Saturday 4 December 2010

Flown

There used to be two chicks in our nest too, but they're both gone now, the first last, this week. Twenty-one years: long and short, frustrating and fulfilling, wearing and inspiring, expensive and enriching. On to the next phase of life. I've been more excited.

Seeing one of these birds, white herons, or kotuku, is meant to bring favour, because in New Zealand they've always been rare; at Whataroa we saw more than a hundred. They're a good news story: in 1946 there were only four pairs in the country, but now there are 140 birds, breeding steadily, as we observed on a sunny West Coast afternoon.

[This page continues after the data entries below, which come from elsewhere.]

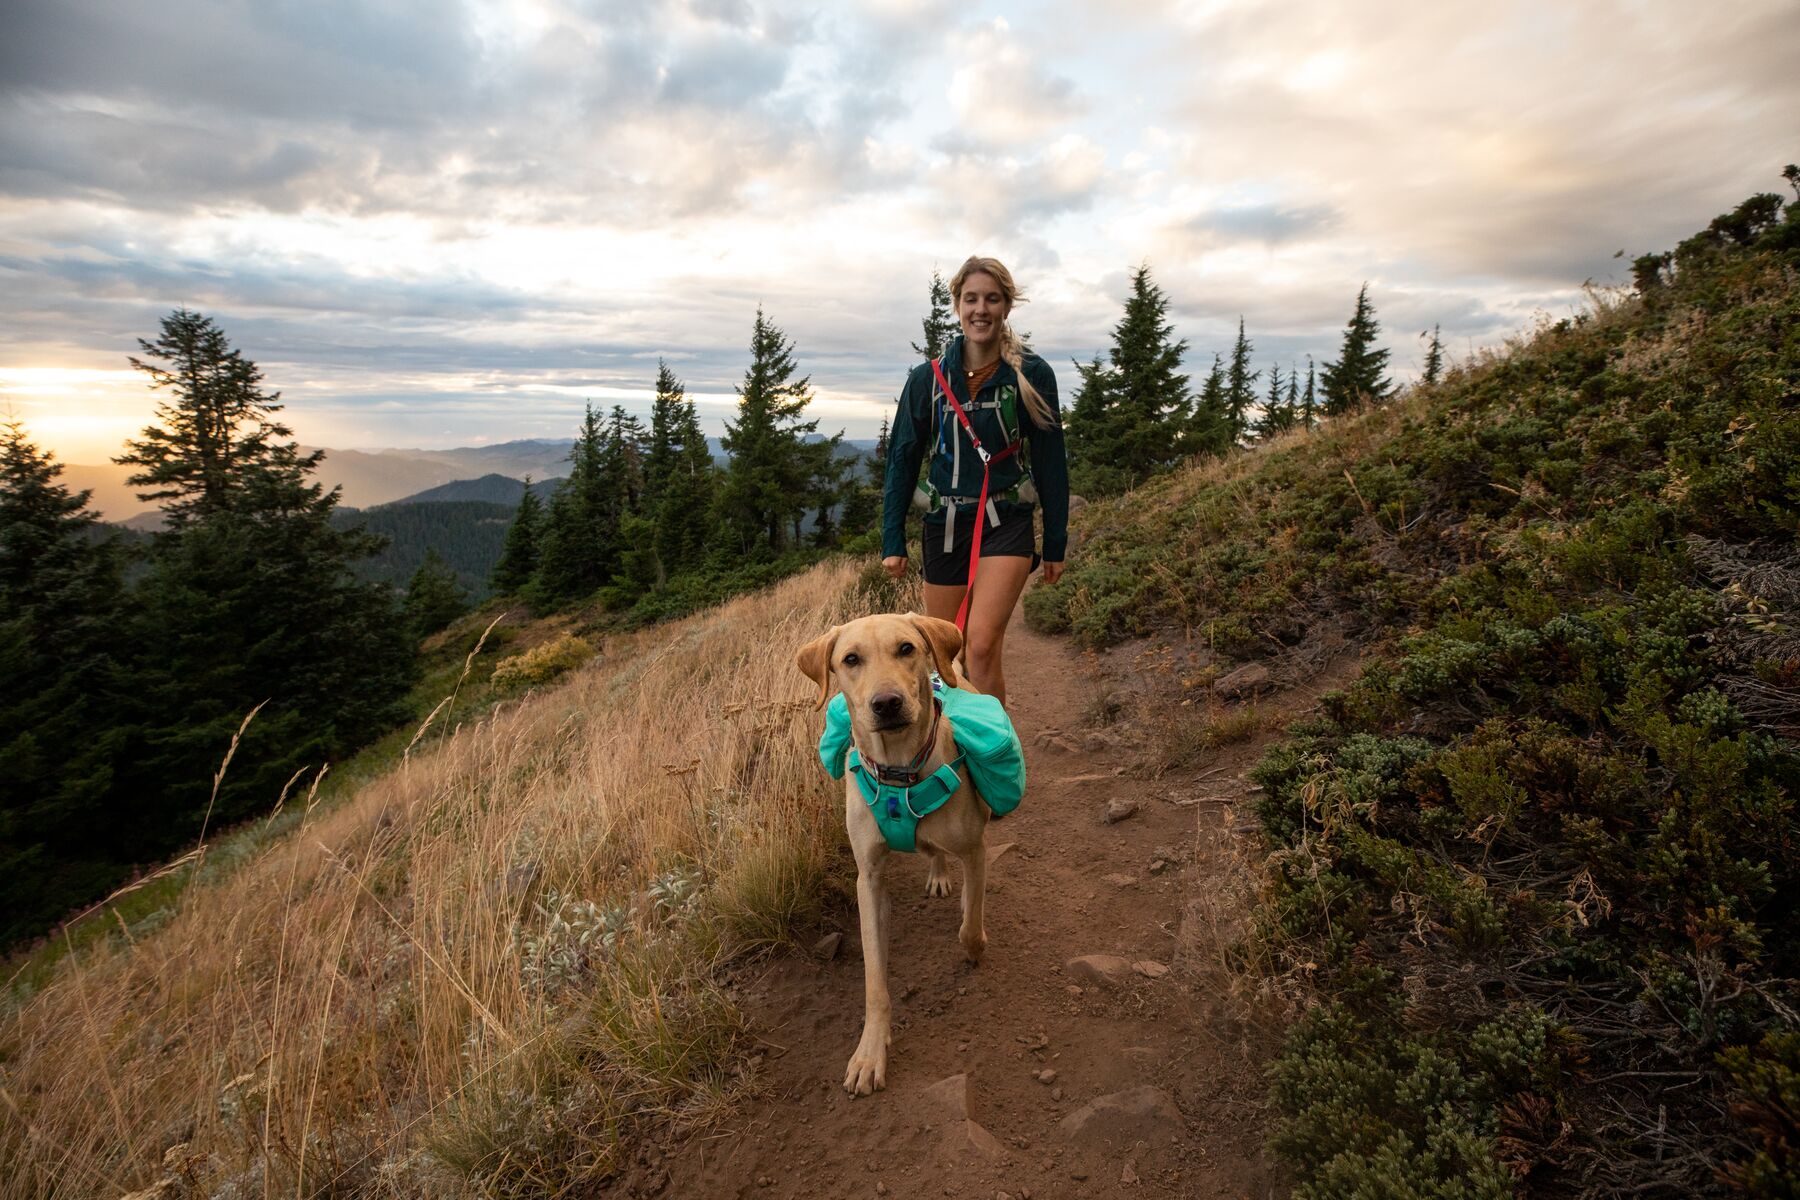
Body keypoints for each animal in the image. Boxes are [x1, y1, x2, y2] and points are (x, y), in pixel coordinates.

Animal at [795, 615, 993, 1093]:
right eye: (851, 659)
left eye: (906, 648)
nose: (886, 703)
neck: (899, 772)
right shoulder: (867, 878)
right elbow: (874, 982)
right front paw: (870, 1053)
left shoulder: (974, 849)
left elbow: (971, 925)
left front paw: (973, 942)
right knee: (930, 850)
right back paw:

Sustained by a hot whitebait sarnie, we set off in a minibus through lush green farmland down to the Waitangi Taona River. There we got into a jetboat and skimmed over the shallow water, fat dim paradise shelducks lumbering into the air ahead of us and flapping frantically along right in front for an absurd length of time until it occurred to them to peel off to the side.

Then we bumped along a track through the bush in a trailer to another boat, which puttered genteelly through a flooded kahikatea forest to a jetty from where we followed a boardwalk to the hide directly opposite the nesting site. It was quite an expedition, but very pleasant, and it was exciting to find ourselves close to so many of these beautiful birds. The kotuku were fully occupied preening their floating nuptial feathers, but there was plenty of action from their gawky spoonbill neighbours, who were blundering in and out the whole time, clumsy and unbalanced: born clowns.

Outside the nesting season, the kotuku disperse throughout the country; here, near the Okarito Lagoon, is the only place to see them en masse. Come February, the fledglings leave the nest to go off and fend for themselves. That's life.